Stored entries:
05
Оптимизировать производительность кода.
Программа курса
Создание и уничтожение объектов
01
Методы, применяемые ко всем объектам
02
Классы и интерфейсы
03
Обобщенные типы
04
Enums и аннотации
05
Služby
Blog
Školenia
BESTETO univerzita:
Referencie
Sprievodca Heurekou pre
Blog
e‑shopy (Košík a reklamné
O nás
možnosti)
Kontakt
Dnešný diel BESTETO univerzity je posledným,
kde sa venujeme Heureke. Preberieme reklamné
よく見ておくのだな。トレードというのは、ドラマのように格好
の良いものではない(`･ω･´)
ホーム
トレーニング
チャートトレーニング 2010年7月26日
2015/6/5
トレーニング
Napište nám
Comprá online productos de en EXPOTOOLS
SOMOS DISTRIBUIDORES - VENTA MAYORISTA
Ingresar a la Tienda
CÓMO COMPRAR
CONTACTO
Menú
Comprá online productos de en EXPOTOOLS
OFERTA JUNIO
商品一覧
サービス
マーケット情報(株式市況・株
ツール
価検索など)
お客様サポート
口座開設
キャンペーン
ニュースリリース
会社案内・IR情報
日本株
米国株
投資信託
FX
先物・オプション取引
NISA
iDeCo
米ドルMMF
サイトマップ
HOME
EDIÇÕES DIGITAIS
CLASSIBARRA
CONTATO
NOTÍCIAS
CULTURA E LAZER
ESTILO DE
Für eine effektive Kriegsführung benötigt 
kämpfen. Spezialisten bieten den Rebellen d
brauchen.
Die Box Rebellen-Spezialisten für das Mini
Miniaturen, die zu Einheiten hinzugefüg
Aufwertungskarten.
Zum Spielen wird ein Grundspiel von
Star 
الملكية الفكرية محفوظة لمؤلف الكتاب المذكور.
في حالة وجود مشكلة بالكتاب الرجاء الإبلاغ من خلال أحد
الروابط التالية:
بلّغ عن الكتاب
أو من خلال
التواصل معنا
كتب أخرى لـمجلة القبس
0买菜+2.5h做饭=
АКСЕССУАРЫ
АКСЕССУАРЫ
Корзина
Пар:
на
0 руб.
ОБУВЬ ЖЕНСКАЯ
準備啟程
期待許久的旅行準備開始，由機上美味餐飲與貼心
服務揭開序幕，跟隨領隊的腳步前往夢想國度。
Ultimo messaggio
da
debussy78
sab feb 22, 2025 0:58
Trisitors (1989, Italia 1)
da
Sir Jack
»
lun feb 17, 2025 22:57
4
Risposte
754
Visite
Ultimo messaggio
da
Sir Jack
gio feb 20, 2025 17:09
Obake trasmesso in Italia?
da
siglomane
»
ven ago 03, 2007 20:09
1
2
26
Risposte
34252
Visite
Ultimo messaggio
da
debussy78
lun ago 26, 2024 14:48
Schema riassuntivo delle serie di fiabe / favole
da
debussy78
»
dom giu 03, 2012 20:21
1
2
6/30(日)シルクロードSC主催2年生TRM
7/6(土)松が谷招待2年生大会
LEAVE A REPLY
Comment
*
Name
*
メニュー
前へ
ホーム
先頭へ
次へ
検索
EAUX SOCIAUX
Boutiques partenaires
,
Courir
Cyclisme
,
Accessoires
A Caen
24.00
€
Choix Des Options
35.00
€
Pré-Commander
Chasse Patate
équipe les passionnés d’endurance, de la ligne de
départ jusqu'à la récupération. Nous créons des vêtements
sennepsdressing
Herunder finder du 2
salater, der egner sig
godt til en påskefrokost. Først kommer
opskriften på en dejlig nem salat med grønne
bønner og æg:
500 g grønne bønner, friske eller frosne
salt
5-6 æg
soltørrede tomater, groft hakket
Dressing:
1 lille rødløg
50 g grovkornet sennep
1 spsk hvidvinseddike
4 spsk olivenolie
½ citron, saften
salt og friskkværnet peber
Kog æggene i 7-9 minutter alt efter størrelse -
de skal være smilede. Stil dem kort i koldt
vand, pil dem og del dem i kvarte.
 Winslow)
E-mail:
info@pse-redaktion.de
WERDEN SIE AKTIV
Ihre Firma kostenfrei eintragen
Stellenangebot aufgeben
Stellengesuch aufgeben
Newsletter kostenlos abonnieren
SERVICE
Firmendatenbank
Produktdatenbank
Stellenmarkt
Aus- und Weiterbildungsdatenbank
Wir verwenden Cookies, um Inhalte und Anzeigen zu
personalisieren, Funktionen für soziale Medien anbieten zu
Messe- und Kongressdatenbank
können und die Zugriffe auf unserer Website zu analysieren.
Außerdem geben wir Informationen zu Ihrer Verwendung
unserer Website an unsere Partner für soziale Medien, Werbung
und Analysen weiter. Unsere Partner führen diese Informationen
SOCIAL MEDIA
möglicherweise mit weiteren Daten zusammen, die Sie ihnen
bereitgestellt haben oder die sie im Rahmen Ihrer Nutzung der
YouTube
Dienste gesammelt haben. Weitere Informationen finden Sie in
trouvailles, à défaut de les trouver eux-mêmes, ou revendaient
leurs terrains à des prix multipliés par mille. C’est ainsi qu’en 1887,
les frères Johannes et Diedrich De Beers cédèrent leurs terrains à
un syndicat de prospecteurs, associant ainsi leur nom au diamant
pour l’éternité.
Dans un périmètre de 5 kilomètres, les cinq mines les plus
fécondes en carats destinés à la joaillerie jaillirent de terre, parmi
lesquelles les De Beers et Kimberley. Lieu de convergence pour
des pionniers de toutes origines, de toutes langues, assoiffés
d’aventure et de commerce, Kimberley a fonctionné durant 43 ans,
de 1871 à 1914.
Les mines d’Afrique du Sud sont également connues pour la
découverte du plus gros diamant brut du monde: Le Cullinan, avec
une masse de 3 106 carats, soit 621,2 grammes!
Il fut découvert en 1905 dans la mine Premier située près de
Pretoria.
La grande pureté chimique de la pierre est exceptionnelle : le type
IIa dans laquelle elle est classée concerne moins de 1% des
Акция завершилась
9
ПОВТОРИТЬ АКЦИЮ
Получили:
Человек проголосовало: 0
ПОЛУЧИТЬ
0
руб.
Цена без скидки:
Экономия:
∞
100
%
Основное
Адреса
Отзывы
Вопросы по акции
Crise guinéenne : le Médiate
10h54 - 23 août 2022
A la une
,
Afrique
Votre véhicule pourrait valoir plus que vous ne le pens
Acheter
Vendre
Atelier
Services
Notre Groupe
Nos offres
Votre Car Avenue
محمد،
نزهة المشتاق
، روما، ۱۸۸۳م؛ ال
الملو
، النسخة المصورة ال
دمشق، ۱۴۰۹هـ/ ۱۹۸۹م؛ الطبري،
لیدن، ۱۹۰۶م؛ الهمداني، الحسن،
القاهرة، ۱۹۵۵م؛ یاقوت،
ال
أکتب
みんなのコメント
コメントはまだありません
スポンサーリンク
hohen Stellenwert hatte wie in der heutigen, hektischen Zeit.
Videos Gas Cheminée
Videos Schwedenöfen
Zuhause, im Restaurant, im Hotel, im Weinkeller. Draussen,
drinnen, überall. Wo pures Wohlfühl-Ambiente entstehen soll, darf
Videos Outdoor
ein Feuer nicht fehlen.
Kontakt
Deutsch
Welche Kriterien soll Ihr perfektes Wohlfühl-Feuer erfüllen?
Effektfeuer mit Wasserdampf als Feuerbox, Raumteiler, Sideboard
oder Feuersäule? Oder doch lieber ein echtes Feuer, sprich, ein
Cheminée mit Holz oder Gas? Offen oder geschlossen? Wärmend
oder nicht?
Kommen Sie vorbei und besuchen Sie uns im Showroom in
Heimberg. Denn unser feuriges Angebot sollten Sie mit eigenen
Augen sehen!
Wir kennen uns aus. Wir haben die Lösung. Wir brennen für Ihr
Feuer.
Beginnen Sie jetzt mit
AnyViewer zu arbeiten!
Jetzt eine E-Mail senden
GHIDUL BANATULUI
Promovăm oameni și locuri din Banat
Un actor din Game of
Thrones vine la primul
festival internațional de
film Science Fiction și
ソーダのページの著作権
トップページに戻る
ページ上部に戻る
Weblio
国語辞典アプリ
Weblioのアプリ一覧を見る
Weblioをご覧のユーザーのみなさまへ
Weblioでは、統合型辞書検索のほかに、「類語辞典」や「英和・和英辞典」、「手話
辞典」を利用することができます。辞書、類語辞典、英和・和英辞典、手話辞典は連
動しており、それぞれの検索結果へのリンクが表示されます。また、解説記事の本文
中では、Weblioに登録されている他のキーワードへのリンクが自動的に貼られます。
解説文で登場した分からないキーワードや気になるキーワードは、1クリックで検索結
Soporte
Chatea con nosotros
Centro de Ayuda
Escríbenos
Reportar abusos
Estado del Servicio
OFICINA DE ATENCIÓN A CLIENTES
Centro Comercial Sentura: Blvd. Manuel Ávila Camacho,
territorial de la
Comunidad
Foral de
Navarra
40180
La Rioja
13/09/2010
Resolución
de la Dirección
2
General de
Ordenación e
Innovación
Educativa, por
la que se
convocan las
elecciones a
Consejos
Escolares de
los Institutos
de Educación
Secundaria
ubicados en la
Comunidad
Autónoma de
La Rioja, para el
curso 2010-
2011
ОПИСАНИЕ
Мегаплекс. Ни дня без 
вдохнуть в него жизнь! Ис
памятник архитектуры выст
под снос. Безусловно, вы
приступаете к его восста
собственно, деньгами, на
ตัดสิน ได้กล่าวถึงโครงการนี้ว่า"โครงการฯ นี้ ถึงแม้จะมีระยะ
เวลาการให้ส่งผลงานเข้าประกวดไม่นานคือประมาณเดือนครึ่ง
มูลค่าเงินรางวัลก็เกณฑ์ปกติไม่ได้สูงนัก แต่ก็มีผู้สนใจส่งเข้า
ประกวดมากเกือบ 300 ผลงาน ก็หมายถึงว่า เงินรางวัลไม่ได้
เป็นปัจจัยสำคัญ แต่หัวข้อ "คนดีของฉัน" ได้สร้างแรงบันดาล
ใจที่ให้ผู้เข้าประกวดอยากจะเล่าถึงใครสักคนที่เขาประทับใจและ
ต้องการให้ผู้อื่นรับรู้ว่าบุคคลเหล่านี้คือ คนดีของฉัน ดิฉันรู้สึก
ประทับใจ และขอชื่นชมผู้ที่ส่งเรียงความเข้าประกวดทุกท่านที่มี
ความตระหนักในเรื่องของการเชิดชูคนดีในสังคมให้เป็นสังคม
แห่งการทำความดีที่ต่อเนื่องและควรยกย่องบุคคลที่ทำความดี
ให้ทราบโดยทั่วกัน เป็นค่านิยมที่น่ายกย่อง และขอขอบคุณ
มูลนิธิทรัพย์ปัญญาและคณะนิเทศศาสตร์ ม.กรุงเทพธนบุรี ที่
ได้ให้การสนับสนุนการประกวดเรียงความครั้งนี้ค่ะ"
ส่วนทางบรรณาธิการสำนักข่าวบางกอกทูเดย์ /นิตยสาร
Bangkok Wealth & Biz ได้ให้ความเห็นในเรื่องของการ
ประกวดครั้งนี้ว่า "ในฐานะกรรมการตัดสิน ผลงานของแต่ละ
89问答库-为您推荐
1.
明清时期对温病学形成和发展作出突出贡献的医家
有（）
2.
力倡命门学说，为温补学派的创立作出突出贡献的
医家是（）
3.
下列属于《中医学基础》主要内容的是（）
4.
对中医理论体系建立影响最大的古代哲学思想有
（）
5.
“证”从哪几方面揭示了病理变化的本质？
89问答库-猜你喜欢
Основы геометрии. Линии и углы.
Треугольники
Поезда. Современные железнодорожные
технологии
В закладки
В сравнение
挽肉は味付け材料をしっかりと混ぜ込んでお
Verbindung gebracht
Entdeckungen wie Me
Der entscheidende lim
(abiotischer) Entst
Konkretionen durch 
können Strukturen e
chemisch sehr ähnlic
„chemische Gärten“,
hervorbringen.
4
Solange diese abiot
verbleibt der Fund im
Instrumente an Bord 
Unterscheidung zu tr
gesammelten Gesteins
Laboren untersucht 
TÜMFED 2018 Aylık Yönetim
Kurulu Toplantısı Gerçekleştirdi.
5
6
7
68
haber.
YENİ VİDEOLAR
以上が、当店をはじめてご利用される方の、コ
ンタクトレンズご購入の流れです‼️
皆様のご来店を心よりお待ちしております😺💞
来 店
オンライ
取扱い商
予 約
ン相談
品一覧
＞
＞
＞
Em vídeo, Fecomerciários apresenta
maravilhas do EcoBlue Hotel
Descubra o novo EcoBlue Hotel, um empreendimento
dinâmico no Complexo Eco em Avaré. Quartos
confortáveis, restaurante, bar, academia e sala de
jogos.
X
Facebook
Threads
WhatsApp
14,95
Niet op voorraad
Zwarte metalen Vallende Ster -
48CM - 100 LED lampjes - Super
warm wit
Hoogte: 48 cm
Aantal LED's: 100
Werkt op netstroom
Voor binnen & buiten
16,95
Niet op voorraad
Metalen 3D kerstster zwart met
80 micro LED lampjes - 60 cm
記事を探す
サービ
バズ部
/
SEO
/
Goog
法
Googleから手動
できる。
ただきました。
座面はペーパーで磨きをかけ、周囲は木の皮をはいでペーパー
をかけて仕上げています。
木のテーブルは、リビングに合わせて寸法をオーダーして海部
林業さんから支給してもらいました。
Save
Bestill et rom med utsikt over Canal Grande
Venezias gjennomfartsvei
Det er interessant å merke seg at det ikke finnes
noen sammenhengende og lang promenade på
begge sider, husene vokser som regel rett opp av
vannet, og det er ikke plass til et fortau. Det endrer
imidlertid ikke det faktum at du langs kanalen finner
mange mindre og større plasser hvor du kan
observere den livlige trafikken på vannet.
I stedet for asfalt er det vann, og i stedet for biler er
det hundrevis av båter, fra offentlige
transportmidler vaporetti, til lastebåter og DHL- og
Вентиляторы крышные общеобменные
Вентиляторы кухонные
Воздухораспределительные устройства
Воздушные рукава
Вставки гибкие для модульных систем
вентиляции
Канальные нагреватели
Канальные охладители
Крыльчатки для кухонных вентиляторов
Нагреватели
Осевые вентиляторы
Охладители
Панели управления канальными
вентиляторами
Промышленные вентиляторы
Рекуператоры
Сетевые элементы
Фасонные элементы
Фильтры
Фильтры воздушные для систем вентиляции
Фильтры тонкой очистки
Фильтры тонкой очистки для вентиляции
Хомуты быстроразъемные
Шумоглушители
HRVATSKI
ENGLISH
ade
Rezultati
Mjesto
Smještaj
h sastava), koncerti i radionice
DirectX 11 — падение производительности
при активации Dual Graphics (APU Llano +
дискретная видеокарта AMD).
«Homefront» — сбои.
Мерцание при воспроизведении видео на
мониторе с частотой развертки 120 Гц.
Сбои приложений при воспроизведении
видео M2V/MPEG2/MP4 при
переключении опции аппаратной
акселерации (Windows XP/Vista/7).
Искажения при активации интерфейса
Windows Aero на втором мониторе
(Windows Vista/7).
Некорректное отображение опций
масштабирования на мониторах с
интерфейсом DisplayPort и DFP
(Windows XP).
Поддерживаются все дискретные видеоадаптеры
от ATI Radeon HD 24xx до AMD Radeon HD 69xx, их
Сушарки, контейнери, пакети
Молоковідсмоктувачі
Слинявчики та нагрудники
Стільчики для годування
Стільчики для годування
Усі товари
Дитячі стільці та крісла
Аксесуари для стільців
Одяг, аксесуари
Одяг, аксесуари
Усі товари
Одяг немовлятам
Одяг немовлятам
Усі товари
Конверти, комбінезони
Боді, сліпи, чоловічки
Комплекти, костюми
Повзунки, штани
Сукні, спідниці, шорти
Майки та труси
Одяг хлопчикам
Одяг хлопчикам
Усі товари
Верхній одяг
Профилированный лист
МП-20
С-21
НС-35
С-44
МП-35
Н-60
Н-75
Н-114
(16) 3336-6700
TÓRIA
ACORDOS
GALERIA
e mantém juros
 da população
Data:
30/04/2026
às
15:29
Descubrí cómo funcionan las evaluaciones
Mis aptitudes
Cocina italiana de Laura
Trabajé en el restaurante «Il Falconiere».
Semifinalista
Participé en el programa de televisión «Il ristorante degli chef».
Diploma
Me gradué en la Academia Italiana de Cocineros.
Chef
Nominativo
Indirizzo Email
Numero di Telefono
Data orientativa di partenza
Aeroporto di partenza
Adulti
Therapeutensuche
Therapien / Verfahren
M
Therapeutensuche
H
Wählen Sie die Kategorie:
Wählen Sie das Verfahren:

> _Description of the task_
Can you reproduce, unchanged, the stretch of the listing from its very start through the line that contains "期待許久的旅行準備開始，由機上美味餐飲與貼心", with both ends included?

> _Solution below_
05
Оптимизировать производительность кода.
Программа курса
Создание и уничтожение объектов
01
Методы, применяемые ко всем объектам
02
Классы и интерфейсы
03
Обобщенные типы
04
Enums и аннотации
05
Služby
Blog
Školenia
BESTETO univerzita:
Referencie
Sprievodca Heurekou pre
Blog
e‑shopy (Košík a reklamné
O nás
možnosti)
Kontakt
Dnešný diel BESTETO univerzity je posledným,
kde sa venujeme Heureke. Preberieme reklamné
よく見ておくのだな。トレードというのは、ドラマのように格好
の良いものではない(`･ω･´)
ホーム
トレーニング
チャートトレーニング 2010年7月26日
2015/6/5
トレーニング
Napište nám
Comprá online productos de en EXPOTOOLS
SOMOS DISTRIBUIDORES - VENTA MAYORISTA
Ingresar a la Tienda
CÓMO COMPRAR
CONTACTO
Menú
Comprá online productos de en EXPOTOOLS
OFERTA JUNIO
商品一覧
サービス
マーケット情報(株式市況・株
ツール
価検索など)
お客様サポート
口座開設
キャンペーン
ニュースリリース
会社案内・IR情報
日本株
米国株
投資信託
FX
先物・オプション取引
NISA
iDeCo
米ドルMMF
サイトマップ
HOME
EDIÇÕES DIGITAIS
CLASSIBARRA
CONTATO
NOTÍCIAS
CULTURA E LAZER
ESTILO DE
Für eine effektive Kriegsführung benötigt 
kämpfen. Spezialisten bieten den Rebellen d
brauchen.
Die Box Rebellen-Spezialisten für das Mini
Miniaturen, die zu Einheiten hinzugefüg
Aufwertungskarten.
Zum Spielen wird ein Grundspiel von
Star 
الملكية الفكرية محفوظة لمؤلف الكتاب المذكور.
في حالة وجود مشكلة بالكتاب الرجاء الإبلاغ من خلال أحد
الروابط التالية:
بلّغ عن الكتاب
أو من خلال
التواصل معنا
كتب أخرى لـمجلة القبس
0买菜+2.5h做饭=
АКСЕССУАРЫ
АКСЕССУАРЫ
Корзина
Пар:
на
0 руб.
ОБУВЬ ЖЕНСКАЯ
準備啟程
期待許久的旅行準備開始，由機上美味餐飲與貼心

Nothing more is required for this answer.